In a letter (2-page / 54KB PDF) to those firms that plan to adopt an internal 'model', or compliance system, the regulator's insurance head Julian Adams encouraged insurers to provide their usual supervisory contact with feedback on the proposals by the end of the month. In the meantime, he said, the regulator would use data from firms to "inform the development and calibration of early warning indicators".
"Our underlying concern is that, if not adequately monitored and updated, the solvency standard delivered by internal models can deteriorate over time," the letter said. "The implementation of internal models inherently rests on a great number of judgements and assumptions, both explicit and implicit. Our experience suggests that, over time, if models are not appropriately updated, these assumptions and judgements can become less appropriate, leading to an overall reduction in solvency standards."

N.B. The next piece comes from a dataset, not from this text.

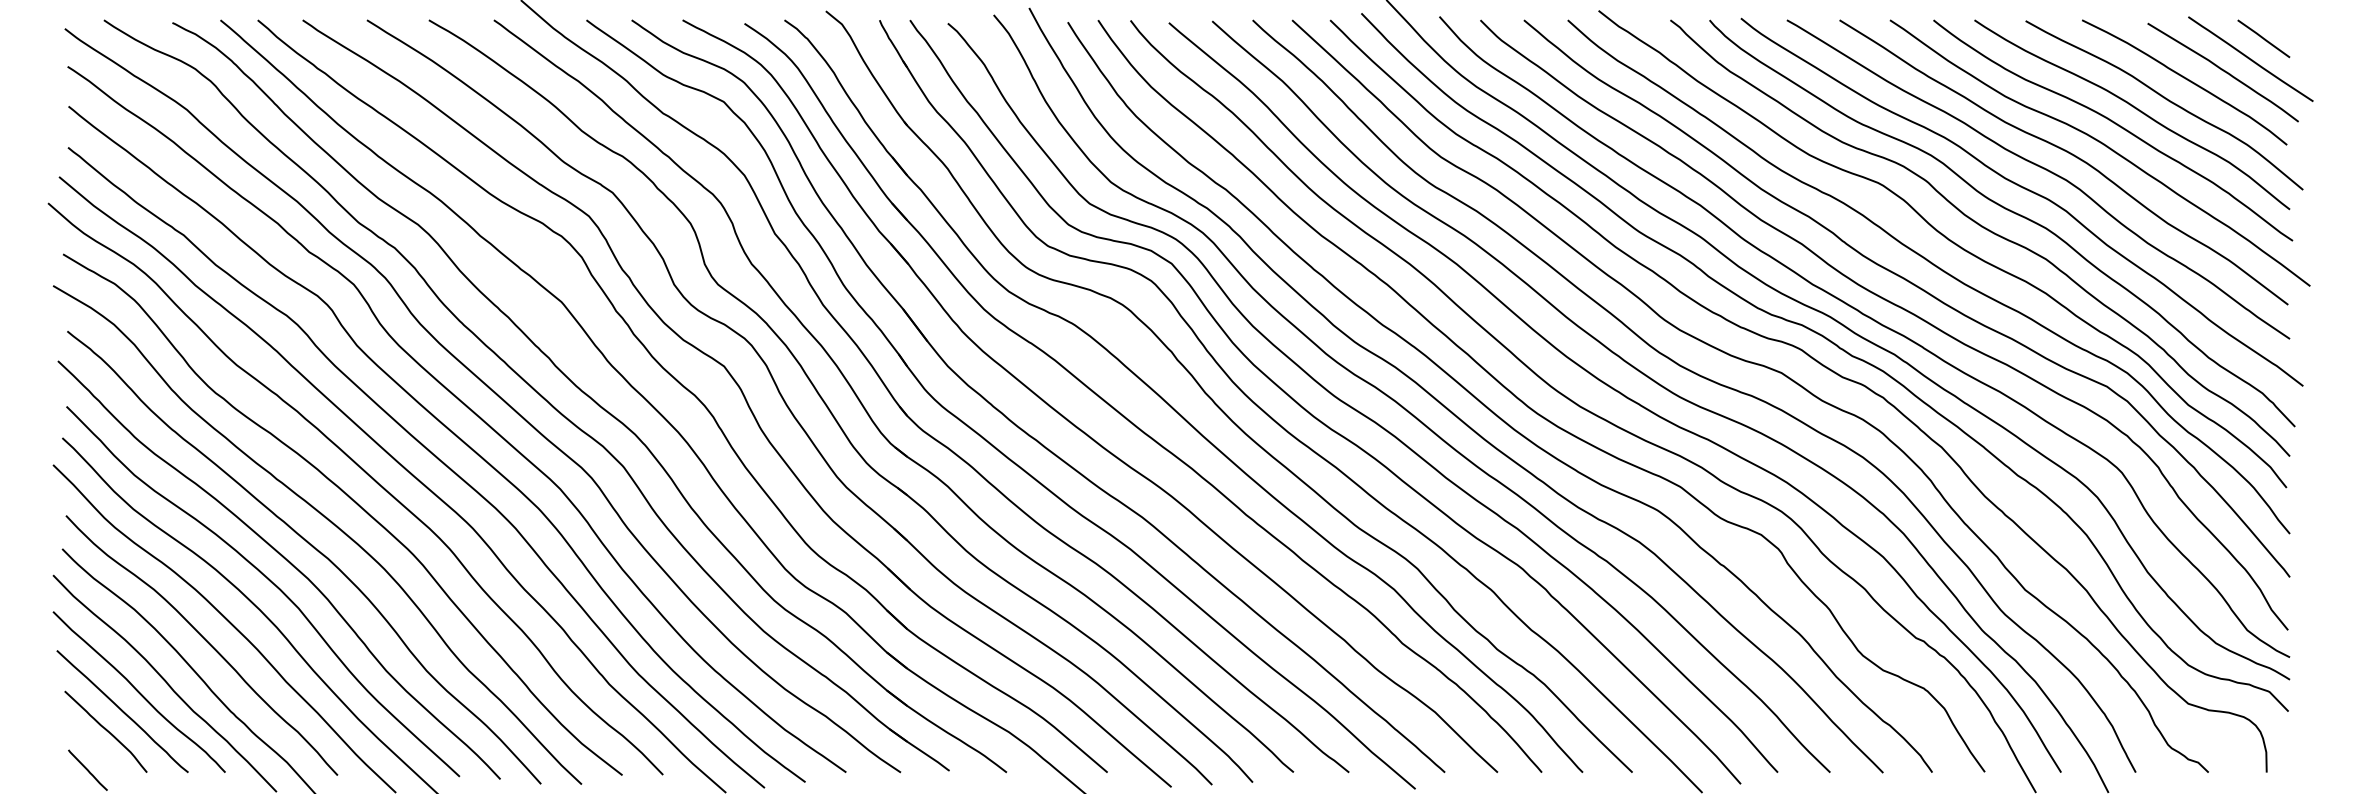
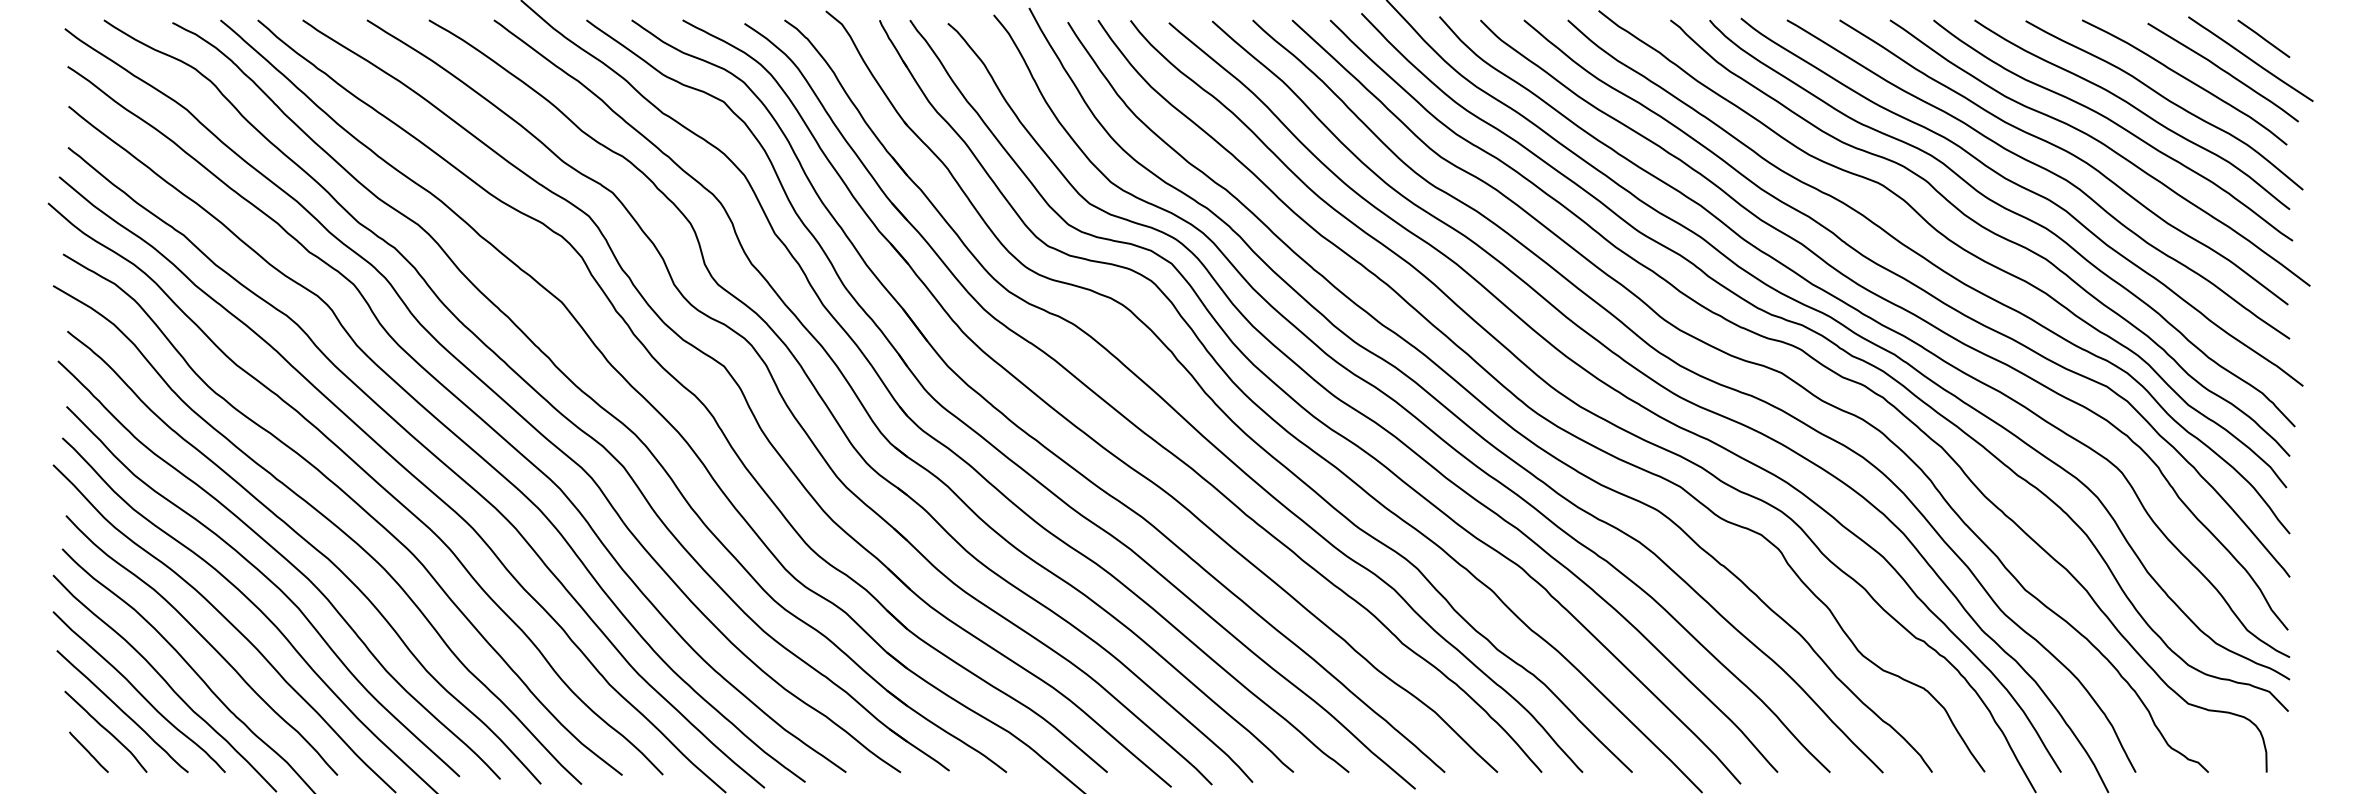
line at (87, 769) position: (87, 769) -> (88, 751)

In May, Adams outlined some "general weaknesses" the FSA had observed from submissions to its internal model approval process (IMAP) in a letter to firms. Weaknesses identified by the regulator included the methodology and assumptions used and the inclusion of inadequate supporting documents. Companies will be permitted to develop individual models in order to calculate their liabilities under the new regime, known as Solvency II, or will be able to use a 'standard' model which will likely mean higher capital charges.
Omnibus II (155-page / 3.7MB PDF) is a draft EU Directive which sets out stronger risk management requirements for insurers and dictates how much capital firms must hold in relation to their liabilities. The regime, which was originally expected to come into force later this year, has been subject to numerous delays.

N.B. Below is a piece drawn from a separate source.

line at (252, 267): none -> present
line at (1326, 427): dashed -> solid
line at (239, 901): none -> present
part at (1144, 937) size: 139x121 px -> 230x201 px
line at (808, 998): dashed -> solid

At a recent meeting between the EU Commission, Council and Parliament Commissioner Michel Barnier appeared to suggest that there would be a further delay to the Directive, which would see it transposed into national law by July 2014 and implemented from 1 January 2015. The FSA, however, has said that will continue to work towards a 1 January 2014 implementation date until a new timetable is officially confirmed.
In his latest letter, Adams said that the use of early warning indicators would form part of the supervisory process for firms using their own compliance models. Indicators will supplement information collected from firms during the supervisory preview process, and would be set up in such a way as to identify any "significant deviations" in the firm's risk profile from the assumptions used to calculate that firm's particular solvency capital requirement (SCR).
To be effective, he went on to say, it was important that firms based their early warning indicators on metrics independent of the SCR. The indicators should be "simple in their construction, calibration and application" and trigger an "immediate supervisory response" if breached. An immediate capital injection would likely be the most effective way to restore compliance in most cases, he said.
Last month the FSA published interim findings (20-page / 166KB PDF) from its review of the quality of data used by firms in their internal models. Its report suggested that firms were continuing to struggle with the data requirements imposed by Solvency II and identified 10 areas where insurers' current processes were inadequate. Most common among those were deficiencies with data control, confusion over data ownership and difficulties in building bespoke data directories.